SYDNEY, Sept 3 (Reuters) - Australian milk production is set to rise for the first time in two years and may top the country’s official estimate, as rains boost pasture and cattle feed prices drop.
Any increase would help processors looking to source milk to meet rocketing demand for dairy products in China and other Asian nations, although it would unlikely be large enough to stop them running well below capacity.
Analysts and industry sources said milk output during the 2014/15 season, which starts July 1, could well be stronger than the 2 percent rise to 9.3 billion litres predicted by the Australian Bureau of Agricultural, Resource Economics and Sciences.
“There is scope for growth above 2 percent,” said Michael Harvey, a senior analyst covering the dairy sector at Rabobank.
“While prices have come down, there is still good profitability for many farmers.”
Global milk prices fell 40 percent from a record-high hit in February according to Global Dairy Trade, as supply disruptions caused by adverse weather faded.

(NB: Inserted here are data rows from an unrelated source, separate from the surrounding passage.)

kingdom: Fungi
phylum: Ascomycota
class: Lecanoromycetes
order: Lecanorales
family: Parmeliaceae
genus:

Australia is the world’s third-largest dairy exporter behind New Zealand and the European Union.
Plummeting feed prices, with the United States poised to harvest a record corn crop, have also boosted the short-term outlook for dairy farmers.
Industry body Dairy Australia sees milk output at 9.4 billion litres in 2014/15.
Major Australian dairy processors such as Murray Goulburn, Bega Cheese, Warrnambool Cheese & Butter and Fonterra have been looking to capitalise on strong Asian demand as an expanding middle class develops a taste for western food.
Dairy processors either sell the milk fresh or use supplies to produce products such as butter, cheese and baby formula.
But they have been struggling to source enough milk, with farmers reluctant to invest heavily in dairy herds due to fears of drought, especially after chunks of the country were ravaged by dry weather last year.
“There is appetite for expansion but that is tempered by caution,” said John Droppert, an industry analyst at Dairy Australia.